En la siguiente sala había varios hombres rompiendo cuidadosamente pedazos de piedra de aspecto peligroso, de un color negro tan oscuro que, al entrar en la sala, daba la impresión de entrar en una boca sin fondo, llena de dientes letales. «Ónice»… le dijeron los espíritus de la piedra, y Morrigan se arrepintió de haber pensado algo siniestro de aquella bellísima piedra oscura. Pasó las manos por aquellas gemas irregulares mientras estudiaba los matices de color, que aparecían al mirar con más atención.
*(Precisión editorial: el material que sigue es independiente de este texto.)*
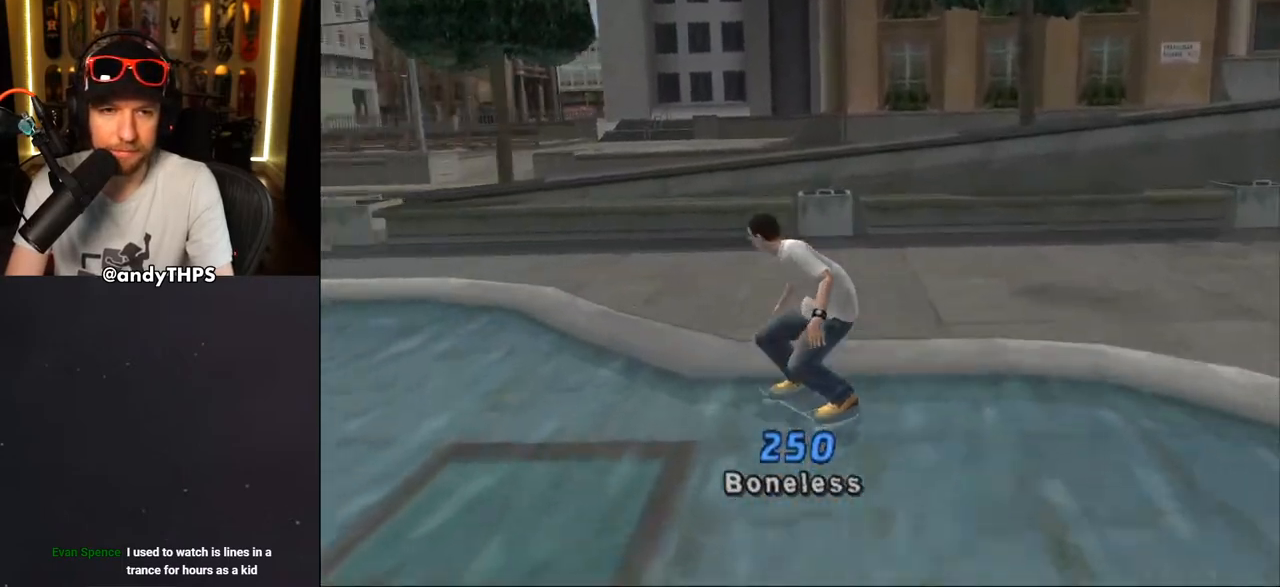
{"buttons": ["CROSS"], "left_stick": "center", "right_stick": "center", "events": [[67, "DPAD_DOWN", "up"], [100, "DPAD_LEFT", "up"], [183, "TRIANGLE", "up"], [200, "CROSS", "down"]]}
Sin embargo, los hombres de aquella sala no eran amables como Arland, así que Morrigan decidió salir.
A los pocos instantes se encontró con Brina, que estaba en una pequeña rampa de bajada. Era como si estuviera esperando a Morrigan. Ella le acarició el lomo y las orejas, y la gran gata se arqueó de placer y se puso a ronronear.
Con Brina a su lado, Morrigan siguió el rastro que le marcaban los cristales con su luz, hasta una cámara que estaba llena de cuarzo del color del humo, y después a otra en la que descubrió esmeraldas.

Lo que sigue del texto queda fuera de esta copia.